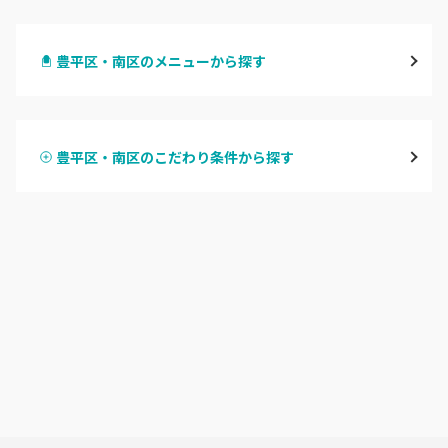
札幌駅周辺
豊平区・南区のメニューから探す
北区・東区
ハンドジェル
大通
豊平区・南区のこだわり条件から探す
ハンドスカルプ
パラジェル
豊平区・南区
ハンドケアカラー
フィルイン
西区・手稲区・小樽市
フット
持ち込み OK
円山周辺
オフのみ
やり放題 あり
白石区・厚別区・清田区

----------

Written task =
Reproduce every line of text in the data above word for word, and leave the pictures out of your answer.

Expected answer =
札幌駅周辺
豊平区・南区のメニューから探す
北区・東区
ハンドジェル
大通
豊平区・南区のこだわり条件から探す
ハンドスカルプ
パラジェル
豊平区・南区
ハンドケアカラー
フィルイン
西区・手稲区・小樽市
フット
持ち込み OK
円山周辺
オフのみ
やり放題 あり
白石区・厚別区・清田区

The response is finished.